Para este ano, a projeção da Zipin, hub de investimentos imobiliários, é de que o mercado de leilões imobiliários some cerca de 380 mil imóveis em editais, movimentando R$ 275 bilhões em valores de avaliação. A taxa de arrematação deve subir para 15%, o que representaria aproximadamente 60 mil transações efetivas e um Valor Geral de Vendas (VGV) real de R$ 4 bilhões, quase o dobro do volume registrado no ano passado.
A Caixa Econômica Federal, por exemplo, responsável por cerca de 70% dos financiamentos no País, leiloou aproximadamente 51 mil imóveis em todas as regiões do Brasil em 2024, de acordo com dados da instituição. Neste ano, até o momento, o banco diz que cerca de 47 mil imóveis já foram colocados em disputa, e a expectativa é de crescimento até o fim do ano, com a continuidade dos certames em andamento.
Os preços variam entre R$ 80 mil e R$ 250 mil, com ofertas que incluem casas, apartamentos, salas comerciais e terrenos. São Paulo, Rio de Janeiro, Minas Gerais, Bahia e Paraná são os estados que lideram a quantidade de imóveis levados a leilão, de acordo com a Caixa.
Segundo a Zipin, o mercado de leilões ainda mantém 85% dos imóveis disponíveis, mostrando seu potencial pouco explorado. Entre os motivos para tantos imóveis não serem arrematados estão o medo de dívidas, a falta de preços atrativos e questões jurídicas relacionadas a propriedade, usufruto ou espólio.
Quais cuidados tomar ao comprar imóvel em leilão
Investir em imóveis retomados pode ser uma oportunidade interessante, mas não é um caminho para iniciantes sem preparo, alerta Marcelo Prata, fundador da Resale. Ele diz que embora o segmento ofereça boas oportunidades de mercado, exige assessoria especializada, de preferência um advogado familiarizado com esse tipo de operação.

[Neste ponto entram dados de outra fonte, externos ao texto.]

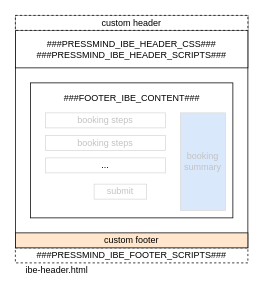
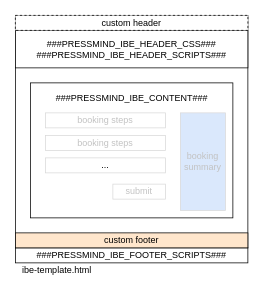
  <mxCell id="0" />
  <mxCell id="1" parent="0" />
  <mxCell id="2" value="" style="rounded=0;whiteSpace=wrap;html=1;" vertex="1" parent="1"><mxGeometry x="20" y="20" width="310" height="310" as="geometry" /></mxCell>
  <mxCell id="3" value="&lt;div&gt;&lt;span style=&quot;font-size: 12px&quot;&gt;###PRESSMIND_IBE_HEADER_CSS###&lt;/span&gt;&lt;/div&gt;&lt;div&gt;&lt;span style=&quot;font-size: 12px&quot;&gt;###PRESSMIND_IBE_HEADER_SCRIPTS###&lt;/span&gt;&lt;/div&gt;" style="rounded=0;whiteSpace=wrap;html=1;" vertex="1" parent="1"><mxGeometry x="20" y="40" width="310" height="50" as="geometry" /></mxCell>
- <mxCell id="4" value="###PRESSMIND_IBE_FOOTER_SCRIPTS###" style="rounded=0;whiteSpace=wrap;html=1;dashed=1;" vertex="1" parent="1"><mxGeometry x="20" y="330" width="310" height="20" as="geometry" /></mxCell>
+ <mxCell id="4" value="###PRESSMIND_IBE_FOOTER_SCRIPTS###" style="rounded=0;whiteSpace=wrap;html=1;" vertex="1" parent="1"><mxGeometry x="20" y="330" width="310" height="20" as="geometry" /></mxCell>
  <mxCell id="5" value="" style="rounded=0;whiteSpace=wrap;html=1;" vertex="1" parent="1"><mxGeometry x="40" y="110" width="270" height="180" as="geometry" /></mxCell>
- <mxCell id="6" value="###FOOTER_IBE_CONTENT###" style="text;html=1;align=center;verticalAlign=middle;resizable=0;points=[];autosize=1;" vertex="1" parent="1"><mxGeometry x="65" y="120" width="220" height="20" as="geometry" /></mxCell>
- <mxCell id="7" value="ibe-header.html" style="text;html=1;align=center;verticalAlign=middle;resizable=0;points=[];autosize=1;" vertex="1" parent="1"><mxGeometry x="20" y="350" width="110" height="20" as="geometry" /></mxCell>
+ <mxCell id="6" value="###PRESSMIND_IBE_CONTENT###" style="text;html=1;align=center;verticalAlign=middle;resizable=0;points=[];autosize=1;" vertex="1" parent="1"><mxGeometry x="65" y="120" width="220" height="20" as="geometry" /></mxCell>
+ <mxCell id="7" value="ibe-template.html" style="text;html=1;align=center;verticalAlign=middle;resizable=0;points=[];autosize=1;" vertex="1" parent="1"><mxGeometry x="20" y="350" width="110" height="20" as="geometry" /></mxCell>
  <mxCell id="8" value="&lt;span&gt;booking summary&lt;/span&gt;" style="rounded=0;whiteSpace=wrap;html=1;strokeColor=#D9D9D9;fontColor=#C2C2C2;fillColor=#dae8fc;" vertex="1" parent="1"><mxGeometry x="240" y="150" width="60" height="130" as="geometry" /></mxCell>
  <mxCell id="9" value="custom footer" style="rounded=0;whiteSpace=wrap;html=1;fillColor=#ffe6cc;" vertex="1" parent="1"><mxGeometry x="20" y="310" width="310" height="20" as="geometry" /></mxCell>
  <mxCell id="10" value="custom header" style="rounded=0;whiteSpace=wrap;html=1;dashed=1;" vertex="1" parent="1"><mxGeometry x="20" y="20" width="310" height="20" as="geometry" /></mxCell>
  <mxCell id="11" value="booking steps" style="rounded=0;whiteSpace=wrap;html=1;strokeColor=#D9D9D9;fontColor=#C2C2C2;" vertex="1" parent="1"><mxGeometry x="60" y="150" width="160" height="20" as="geometry" /></mxCell>
- <mxCell id="12" value="submit" style="rounded=0;whiteSpace=wrap;html=1;strokeColor=#D9D9D9;fontColor=#C2C2C2;" vertex="1" parent="1"><mxGeometry x="125" y="245" width="70" height="20" as="geometry" /></mxCell>
+ <mxCell id="12" value="submit" style="rounded=0;whiteSpace=wrap;html=1;strokeColor=#D9D9D9;fontColor=#C2C2C2;" vertex="1" parent="1"><mxGeometry x="150" y="245" width="70" height="20" as="geometry" /></mxCell>
  <mxCell id="13" value="booking steps" style="rounded=0;whiteSpace=wrap;html=1;strokeColor=#D9D9D9;fontColor=#C2C2C2;" vertex="1" parent="1"><mxGeometry x="60" y="180" width="160" height="20" as="geometry" /></mxCell>
  <mxCell id="14" value="..." style="rounded=0;whiteSpace=wrap;html=1;strokeColor=#D9D9D9;" vertex="1" parent="1"><mxGeometry x="60" y="210" width="160" height="20" as="geometry" /></mxCell>
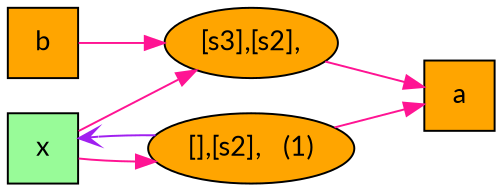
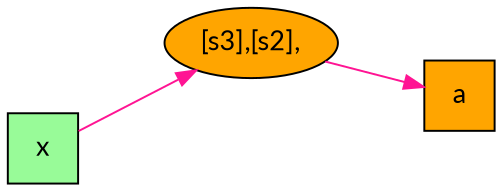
  digraph {
    fontname=Lato
    rankdir=LR
    node [fillcolor=orange fontname=Lato shape=box style=filled]
    edge [arrowhead=normal color=deeppink fontname=Lato]
    n1 [label=a width=0.5]
-   n2 [label=b width=0.5]
    n3 [label="[s3],[s2]," width=0.5 shape=""]
    n4 [fillcolor=palegreen label=x width=0.5]
-   n5 [label="[],[s2],   (1)" width=0.5 shape=""]
-   n2 -> n3
    n3 -> n1
    n4 -> n3
-   n4 -> n5
-   n5 -> n1
-   n5 -> n4 [arrowhead=vee color=purple]
  }
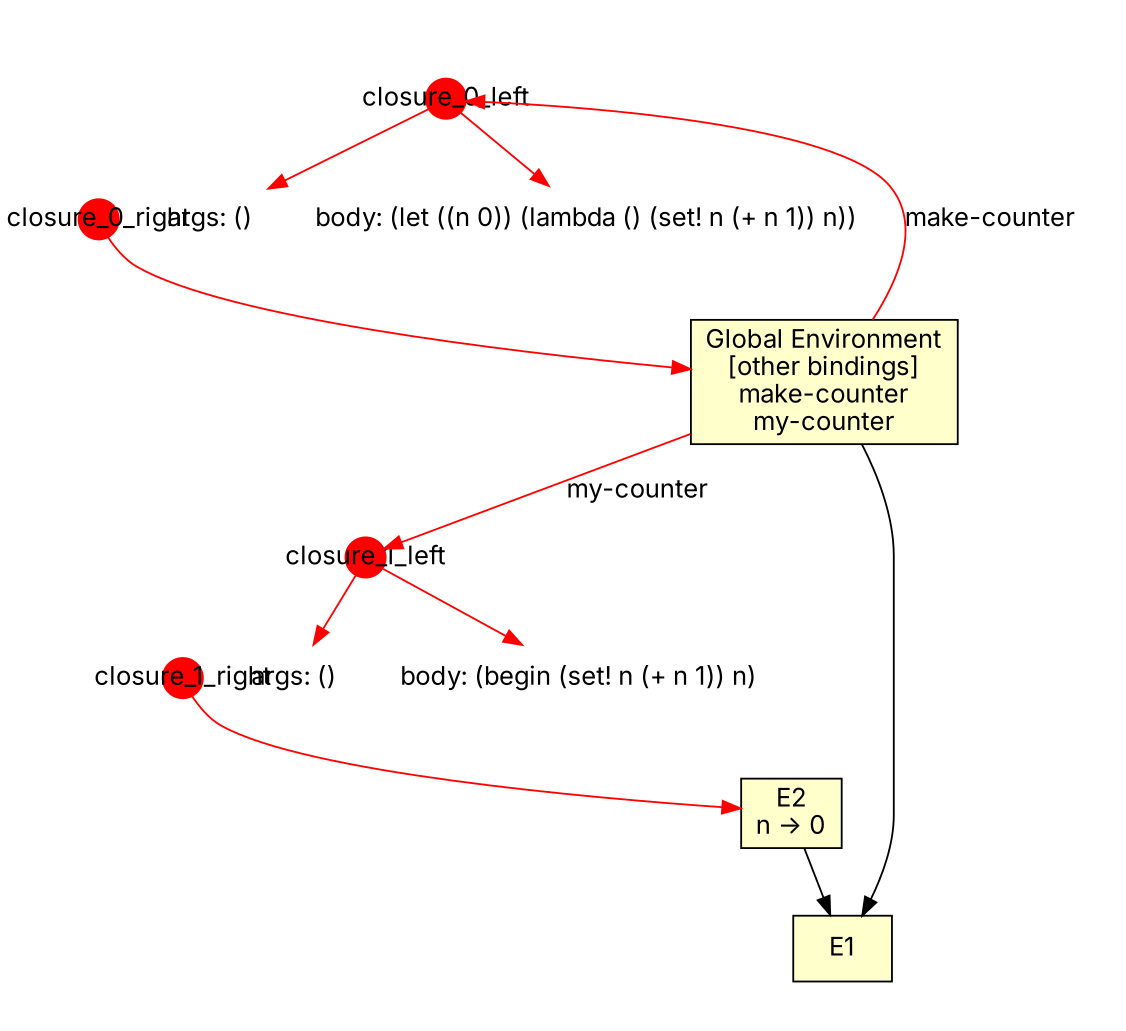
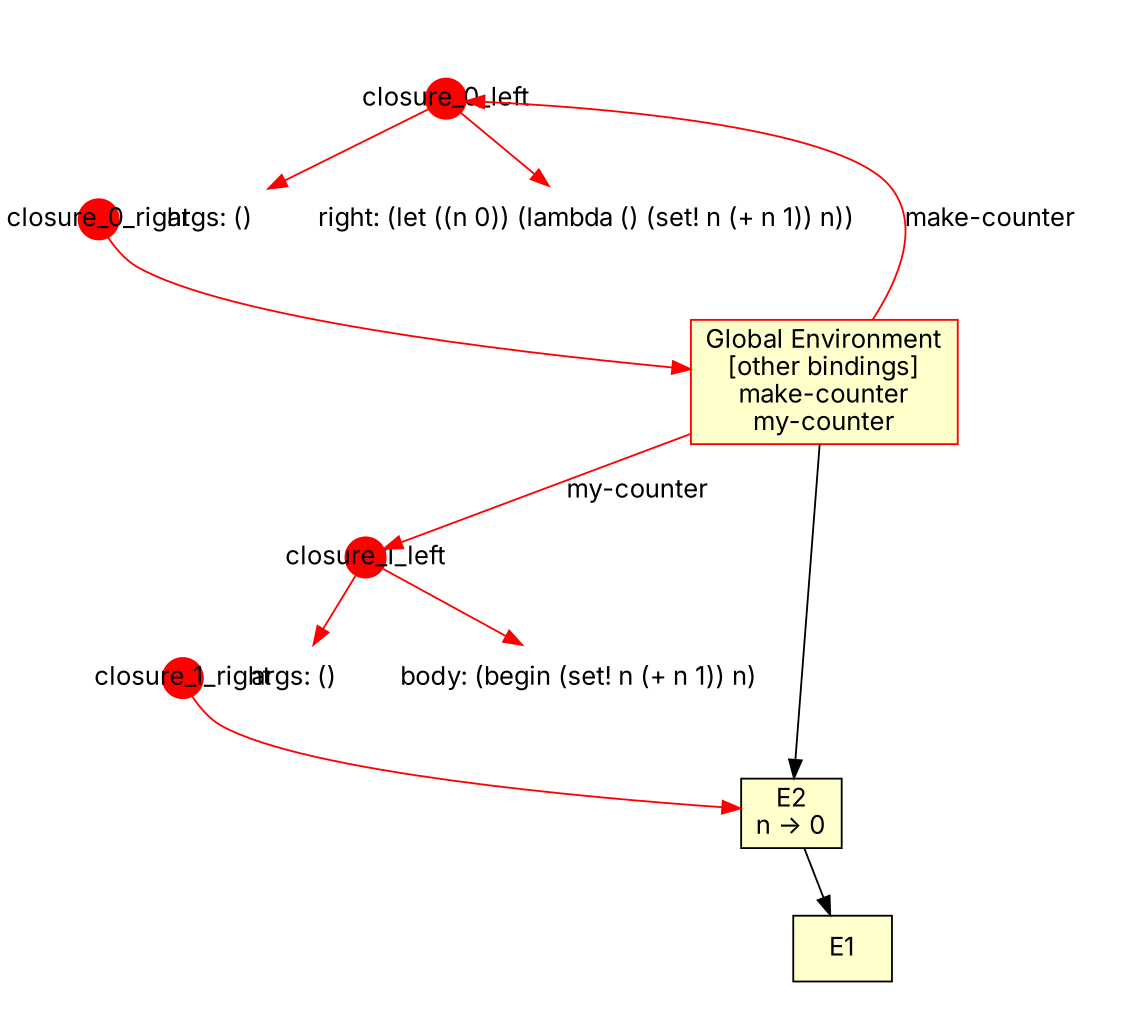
  digraph {
    fontname=Inter
    node [fontname=Inter shape=circle style=filled]
    edge [fontname=Inter color=red]
    closure_0_left [color=red fillcolor=red fixedsize=true height=0.3 width=0.3]
    closure_0_right [color=red fillcolor=red fixedsize=true height=0.3 width=0.3]
    n3 [label="args: ()" shape=none style=""]
-   n4 [label="body: (let ((n 0)) (lambda () (set! n (+ n 1)) n))" shape=none style=""]
+   n4 [label="right: (let ((n 0)) (lambda () (set! n (+ n 1)) n))" shape=none style=""]
    closure_1_left [color=red fillcolor=red fixedsize=true height=0.3 width=0.3]
    closure_1_right [color=red fillcolor=red fixedsize=true height=0.3 width=0.3]
    n7 [label="args: ()" shape=none style=""]
    n8 [label="body: (begin (set! n (+ n 1)) n)" shape=none style=""]
-   n9 [fillcolor="#FFFFCC" label="Global Environment\n[other bindings]\nmake-counter\nmy-counter\n" shape=box]
+   n9 [fillcolor="#FFFFCC" label="Global Environment\n[other bindings]\nmake-counter\nmy-counter\n" shape=box color=red]
    n10 [fillcolor="#FFFFCC" label="E2\nn -> 0\n" shape=box]
    n11 [fillcolor="#FFFFCC" label="E1\n" shape=box]
    subgraph cluster_1 {
      color=none
      rankdir=LR
      closure_0_left
      closure_0_right
      n3
      n4
    }
    subgraph cluster_2 {
      color=none
      rankdir=LR
      closure_1_left
      closure_1_right
      n7
      n8
    }
    closure_0_left -> closure_0_right [style=invis color=""]
    closure_0_left -> n3 [arrowhead=normal]
    closure_0_left -> n4 [arrowhead=normal]
    closure_0_right -> n9
    closure_1_left -> closure_1_right [style=invis color=""]
    closure_1_left -> n7 [arrowhead=normal]
    closure_1_left -> n8 [arrowhead=normal]
    closure_1_right -> n10
    n9 -> closure_0_left [label="make-counter"]
    n9 -> closure_1_left [label="my-counter"]
-   n9 -> n11 [color=black]
+   n9 -> n10 [color=black]
    n10 -> n11 [color=black]
  }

Um dos principais cuidados está na ocupação do imóvel. Embora alguns casos precisem de desocupação judicial, a experiência mostra que em mais de 90% das situações ela ocorre de forma amigável, segundo dados da Resale. Ainda assim, tentar conduzir o processo sozinho pode trazer problemas, por isso o acompanhamento profissional é fundamental.
Outro ponto de atenção são as dívidas vinculadas ao imóvel, como o Imposto sobre a Propriedade Predial e Territorial Urbana (IPTU), condomínio ou taxas extras. Alguns vendedores repassam esses valores ao comprador, tornando a análise do contrato ou do edital indispensável. Por fim, seja em leilões ou vendas diretas, Prata recomenda ler atentamente todos os documentos, do edital à ficha proposta, porque detalham as condições da negociação e ajudam a evitar surpresas durante a compra.